The National Bank of Romania (NBR) is expected to keep its benchmark interest rate unchanged in the coming months, as policymakers remain concerned about the risk of renewed inflationary pressures. Despite signs of moderating price growth earlier this year, fresh economic data and global market uncertainties have led the central bank to adopt a cautious approach.
Inflation Concerns Resurface
Romania’s inflation rate has eased from the double-digit highs recorded in 2022 but remains above the NBR’s target range of 2.5% ± 1 percentage point. While core inflation has shown signs of improvement, food and energy costs remain volatile, driven by global commodity price fluctuations and regional supply chain disruptions.
“The recent slowdown in inflation is encouraging, but risks remain elevated. We must ensure that any policy shift does not jeopardize the progress we have made,” an NBR official stated.

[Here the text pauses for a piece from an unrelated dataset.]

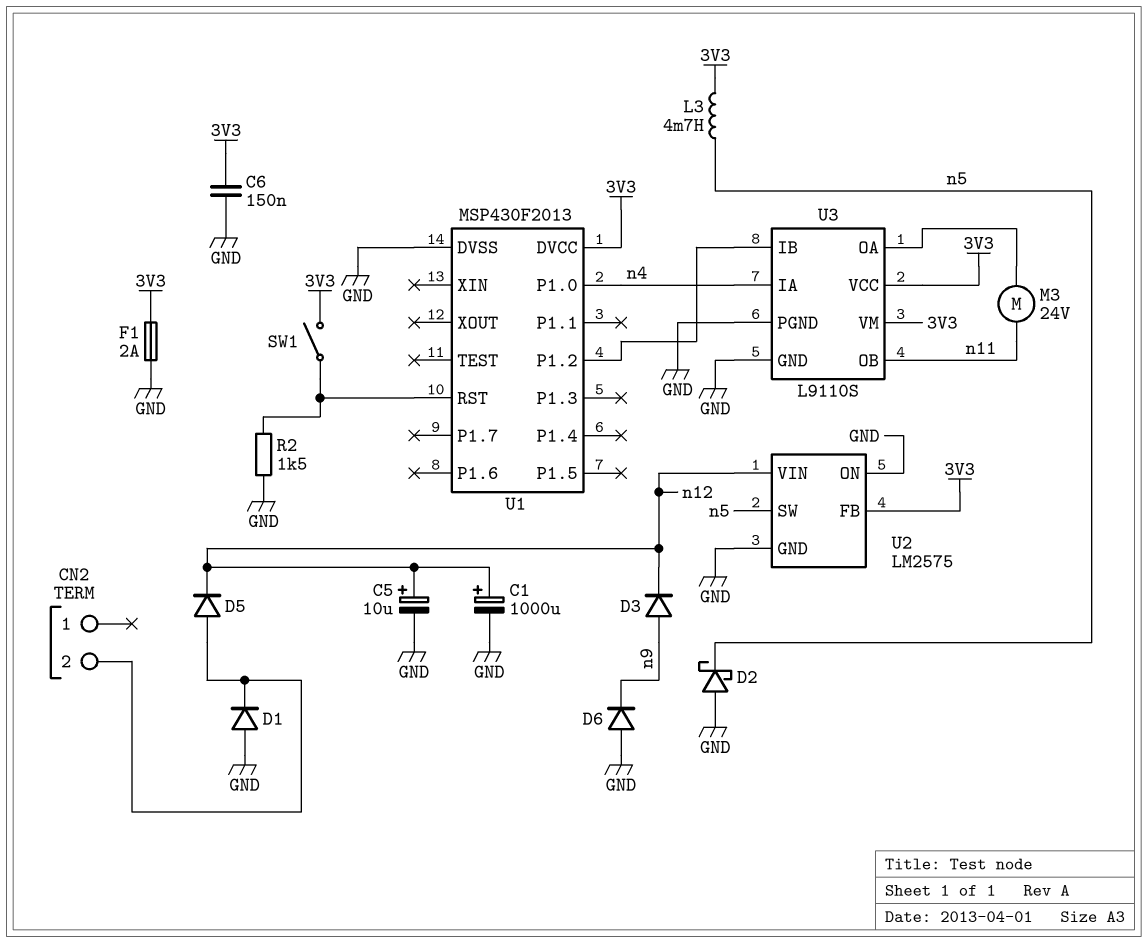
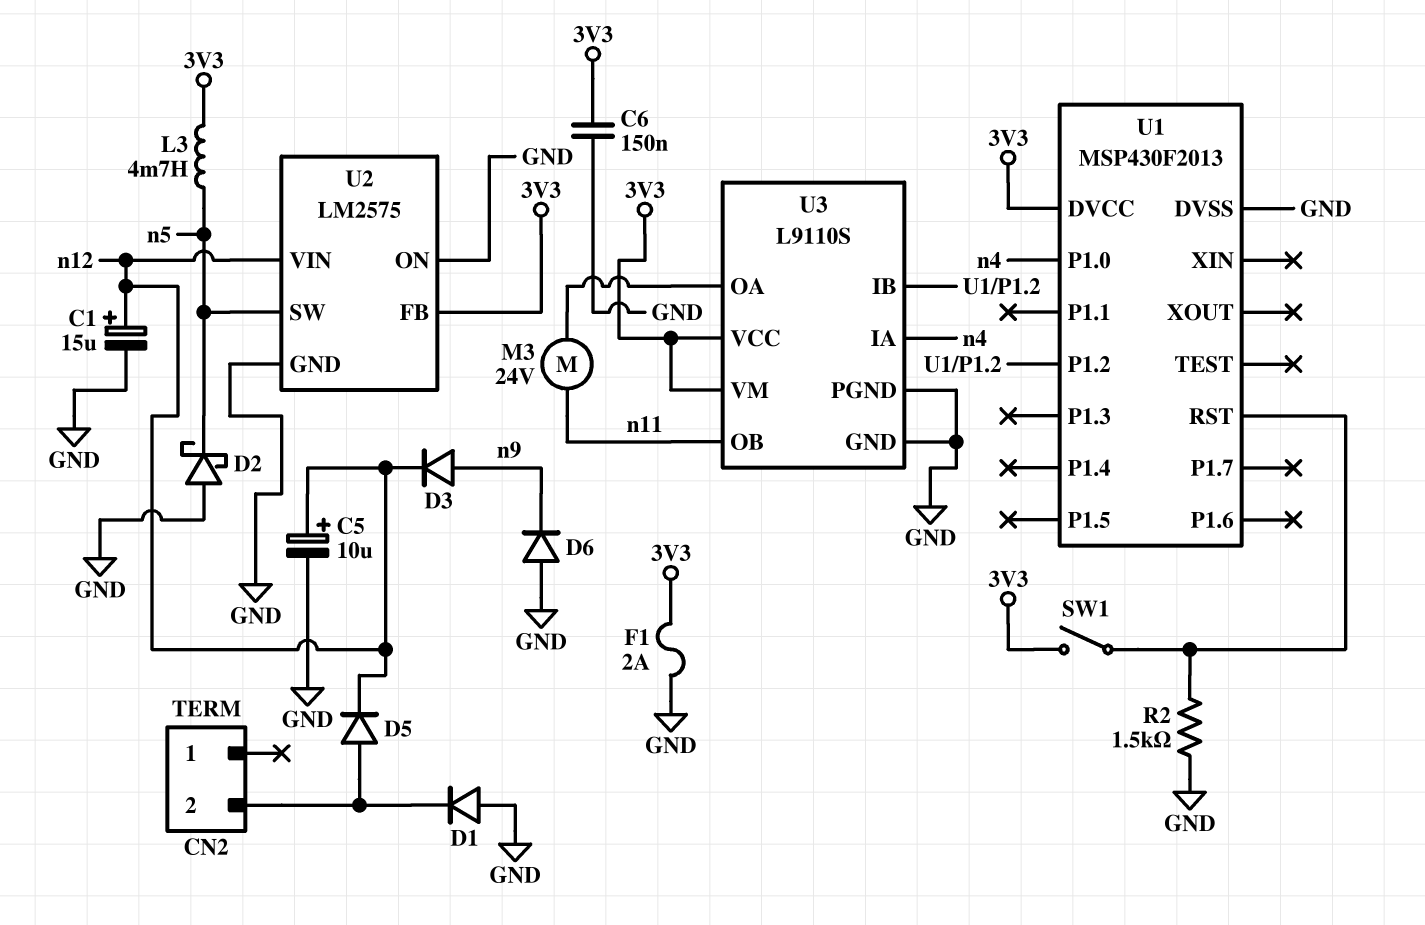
C1: 1000uF (plus n12, minus GND) -> 15uF (plus n12, minus GND)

The central bank is particularly wary of external factors such as higher oil prices, currency volatility, and geopolitical tensions in Eastern Europe, which could quickly reignite price pressures.
Current Economic Landscape
Romania’s economy has been growing at a steady pace, but several challenges remain:
- Economic Growth – GDP expanded at a moderate rate in the first half of the year, supported by resilient domestic demand and strong EU-funded infrastructure projects.
- Currency Stability – The Romanian leu has remained relatively stable against the euro, aided by the NBR’s interventions and supportive capital inflows.
- Fiscal Policy – Government spending is elevated due to social programs and public sector wage increases, adding upward pressure to demand and potentially inflation.
- Labor Market – Unemployment is low, but wage growth has outpaced productivity in some sectors, which could feed into higher consumer prices.
Why the NBR Is Holding Rates
The decision to maintain the policy rate is rooted in a desire to anchor inflation expectations and avoid policy reversals that could undermine credibility. While some analysts argue for gradual rate cuts to stimulate investment and ease financing costs, the central bank sees the risk of inflation re-acceleration as a more pressing concern.
The NBR’s cautious approach is also influenced by the European Central Bank’s monetary stance and broader global financial conditions. Tight policy across major central banks means that premature easing in Romania could put downward pressure on the leu, further complicating inflation control.
Market Expectations
Financial markets widely expect the NBR to keep its key rate steady in the near term. Bond yields have remained stable, and the leu’s exchange rate has shown minimal volatility, indicating investor confidence in the central bank’s measured approach.
However, traders are watching closely for signals on when the NBR might pivot to easing. Many believe rate cuts could be possible in late 2025 if inflation continues its downward trajectory and external risks subside.
Risks That Could Delay Easing
Several factors could keep the NBR on hold for longer:
- Energy Price Shocks – Any resurgence in oil or gas prices would have an immediate impact on consumer costs.
- Food Price Volatility – Agricultural supply shocks, such as droughts or crop failures, could push food inflation higher.
- Fiscal Slippage – Expansive government spending without corresponding revenue growth could fuel demand-driven inflation.
- Currency Depreciation – A weaker leu would make imports more expensive, adding to inflationary pressures.
The Road Ahead
For now, the NBR is prioritizing price stability over short-term growth acceleration. Policymakers are expected to remain data-dependent, adjusting their stance only when inflation is firmly within the target range and underlying pressures have eased.
While the central bank acknowledges the drag that high interest rates can place on economic activity, it sees this as a necessary trade-off to protect the economy from prolonged inflation.
Romania’s central bank is set to maintain its benchmark interest rate amid lingering inflation risks, signaling a commitment to safeguarding price stability over pursuing immediate growth stimulus. With external uncertainties and domestic price pressures still in play, the NBR’s cautious stance aims to preserve economic stability and maintain investor confidence.
Should inflation continue to ease in the months ahead, the door to gradual rate cuts may open — but for now, caution remains the guiding principle.